В ответ Лашков, разделывая селедку, кисло промямлил:
— Да что уж теперь делить-то… Делить-то теперь нечего.
— Слюшай сюда, Васья, — рука водопроводчика накрыла его ладонь, — бывай друзья, помогай мине строить дом. Жена котельной — некарашо…
Лашков знал, о чем пойдет речь. Вот уже с неделю водил Отто во двор деловых гостей: то техника из жакта, то пожарного инспектора, то артельных жучков. Гости добросовестно промеря-ли угол двора между котельной и стеной соседнего строения, потом спускались к гостеприимному истопнику и вскоре выходили оттуда заметно навеселе. А третьего дня от участкового получил дворник уже совсем точные сведения: Штабелю разрешили строиться.

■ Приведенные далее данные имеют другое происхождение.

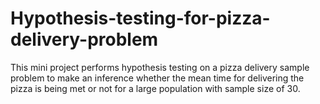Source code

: # Hypothesis-testing-for-pizza-delivery-problem
This mini project performs hypothesis testing on a pizza delivery sample problem to make an inference whether the mean time for delivering the pizza is being met or not for a  large population with sample size of 30.
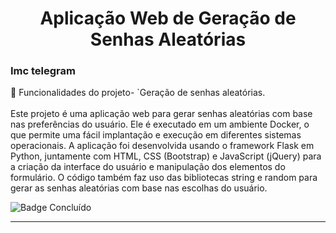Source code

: <h1 align="center">Aplicação Web de Geração de Senhas Aleatórias</h1>

<h3>Imc telegram</h3>

:hammer: Funcionalidades do projeto- `Geração de senhas aleatórias.
<br><br>
Este projeto é uma aplicação web para gerar senhas aleatórias com base nas preferências do usuário. Ele é executado em um ambiente Docker, o que permite uma fácil implantação e execução em diferentes sistemas operacionais. A aplicação foi desenvolvida usando o framework Flask em Python, juntamente com HTML, CSS (Bootstrap) e JavaScript (jQuery) para a criação da interface do usuário e manipulação dos elementos do formulário. O código também faz uso das bibliotecas string e random para gerar as senhas aleatórias com base nas escolhas do usuário. 


	
![Badge Concluído](http://img.shields.io/static/v1?label=STATUS&message=%20CONCLUÍDO&color=GREEN&style=for-the-badge)

<hr>
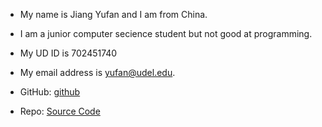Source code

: - My name is Jiang Yufan and I am from China.

- I am a junior computer secience student but not good at programming.

- My UD ID is 702451740

- My email address is yufan@udel.edu.

- GitHub: [github](https://github.com/Yufan-lab/Yufanlab.github.io/)

- Repo: [Source Code](https://github.com/Yufan-lab/Yufanlab.github.io/edit/main/README.md)
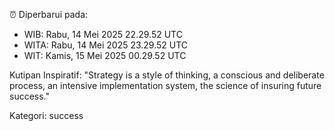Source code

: ⏰ Diperbarui pada:
- WIB: Rabu, 14 Mei 2025 22.29.52 UTC
- WITA: Rabu, 14 Mei 2025 23.29.52 UTC
- WIT: Kamis, 15 Mei 2025 00.29.52 UTC

Kutipan Inspiratif:
"Strategy is a style of thinking, a conscious and deliberate process, an intensive implementation system, the science of insuring future success."


Kategori: success

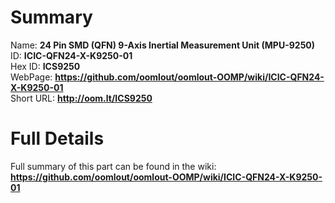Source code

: 
Summary
=================
  
Name: __24 Pin SMD (QFN) 9-Axis Inertial Measurement Unit (MPU-9250)__    
ID: __ICIC-QFN24-X-K9250-01__   
Hex ID: __ICS9250__   
WebPage: __https://github.com/oomlout/oomlout-OOMP/wiki/ICIC-QFN24-X-K9250-01__   
Short URL: __http://oom.lt/ICS9250__   

Full Details
==========================
Full summary of this part can be found in the wiki:   
__https://github.com/oomlout/oomlout-OOMP/wiki/ICIC-QFN24-X-K9250-01__    


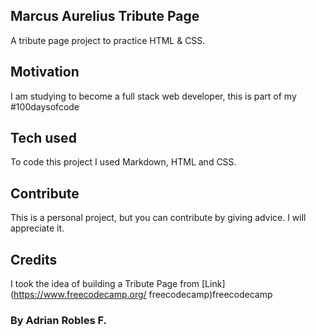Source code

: ## Marcus Aurelius Tribute Page
A tribute page project to practice HTML & CSS.

## Motivation
I am studying to become a full stack web developer, this is part of my #100daysofcode

## Tech used
To code this project I used Markdown, HTML and CSS.

## Contribute
This is a personal project, but you can contribute by giving advice. I will appreciate it.

## Credits
I took the idea of building a Tribute Page from [Link] (https://www.freecodecamp.org/ freecodecamp)freecodecamp

### By Adrian Robles F.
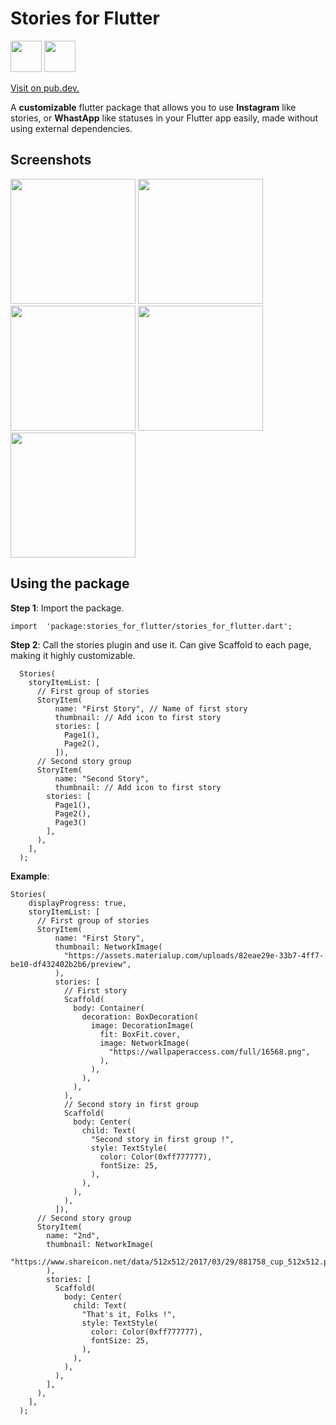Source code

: 

# Stories for Flutter


<img src="https://img.icons8.com/color/48/000000/flutter.png" height="50"/> <img src="https://avatars1.githubusercontent.com/u/1609975?s=200&v=4" height="50"/>

[Visit on pub.dev.](https://pub.dev/packages/stories_for_flutter)

A **customizable** flutter package that allows you to use **Instagram** like stories, or **WhastApp** like statuses in your Flutter app easily, made without using external dependencies.


  ## Screenshots

<img src="https://github.com/steevjames/Stories-for-Flutter/blob/master/screenshots/1.jpg?raw=true" width="200"/>  <img src="https://github.com/steevjames/Stories-for-Flutter/blob/master/screenshots/2.jpg?raw=true" width="200"/>  <img src="https://github.com/steevjames/Stories-for-Flutter/blob/master/screenshots/3.jpg?raw=true" width="200"/>  <img src="https://github.com/steevjames/Stories-for-Flutter/blob/master/screenshots/4.jpg?raw=true" width="200"/>  <img src="https://github.com/steevjames/Stories-for-Flutter/blob/master/screenshots/5.jpg?raw=true" width="200"/>  

## Using the package

  
  
**Step 1**: Import the package.

    import  'package:stories_for_flutter/stories_for_flutter.dart';

  **Step 2**: Call the stories plugin and use it. Can give Scaffold to each page, making it highly customizable.

      Stories(
        storyItemList: [
          // First group of stories
          StoryItem(
              name: "First Story", // Name of first story
              thumbnail: // Add icon to first story
              stories: [
                Page1(),
                Page2(),
              ]),
          // Second story group
          StoryItem(
              name: "Second Story", 
              thumbnail: // Add icon to first story
            stories: [
              Page1(),
              Page2(),
              Page3()
            ],
          ),
        ],
      );

**Example**:

    Stories(
        displayProgress: true,
        storyItemList: [
          // First group of stories
          StoryItem(
              name: "First Story",
              thumbnail: NetworkImage(
                "https://assets.materialup.com/uploads/82eae29e-33b7-4ff7-be10-df432402b2b6/preview",
              ),
              stories: [
                // First story
                Scaffold(
                  body: Container(
                    decoration: BoxDecoration(
                      image: DecorationImage(
                        fit: BoxFit.cover,
                        image: NetworkImage(
                          "https://wallpaperaccess.com/full/16568.png",
                        ),
                      ),
                    ),
                  ),
                ),
                // Second story in first group
                Scaffold(
                  body: Center(
                    child: Text(
                      "Second story in first group !",
                      style: TextStyle(
                        color: Color(0xff777777),
                        fontSize: 25,
                      ),
                    ),
                  ),
                ),
              ]),
          // Second story group
          StoryItem(
            name: "2nd",
            thumbnail: NetworkImage(
              "https://www.shareicon.net/data/512x512/2017/03/29/881758_cup_512x512.png",
            ),
            stories: [
              Scaffold(
                body: Center(
                  child: Text(
                    "That's it, Folks !",
                    style: TextStyle(
                      color: Color(0xff777777),
                      fontSize: 25,
                    ),
                  ),
                ),
              ),
            ],
          ),
        ],
      );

«Да, — подумал про себя Лашков, — вот тебе, Василий Васильевич, бабушка и Юрьев день! Теперь еще и гвоздик в крышечку свою забьешь. И забьешь, Василий Васильевич!»
А вслух сказал:
— Мне не на тебя — на себя обижаться. Что ж мне перед тобой ломаться, скребет на сердце, но это не в счет. Когда начать думаешь?
— Выходной. Твой здоровий.
Лашков, не чувствуя ни вкуса, ни хмеля, в два глотка опорожнил стакан и коротко выдохнул:
— Приду…
Василий никогда еще не видел Ивана таким торжественно серьезным. Будто не траншею под фундамент собирался рыть Левушкин, а уходил в дальнюю-дальнюю и неверную дорогу, из которой хоть и надеялся вернуться, но не наверняка. Закладную пил, как причащался. Прежде чем взяться за лопату, он со строгой лаской оглядел всех и тихо заговорил:
— Божье дело начинаем, братцы: дом. Здесь шутки шутить никак нельзя. Такое дело недоделать — грех. И — тяжкий. — Он перекрестился. — С Богом.
Работал он молча, крепко сжав зубы, ни на лопату не отставая от могутного водопроводчика. Тот лишь покряхтывал, стараясь не уступить дотошному плотнику. Прямо против него, на пороге котельной Груша чистила картошку. Она чистила ее, сидя на корточках, и Отто, весело орудуя лопатой, цепко ощупывал ее плотные икры взглядом, в котором светилось ласковое довольство. Груша изредка остуживала его деланной укоризной, но позы не меняла, и видно было, что ей нравится эта их безмолвная игра: тридцативосьмилетний Отто Штабель переживал тот счастливый возраст, когда мужчина, особенно, если он крепок и покладист, вроде него, нравится всем женщинам от пятнадцати до ста.
Василий, глядя на них, не ревновал, нет, обида перегорела в нем, но он все не мог избавиться от ощущения какой-то потери. Потери большой и важной. Ему словно стало вдруг чего-то не хватать для того, чтобы он мог поставить сейчас себя вровень с остальными. И это угнетение не оставляло его до самого вечера.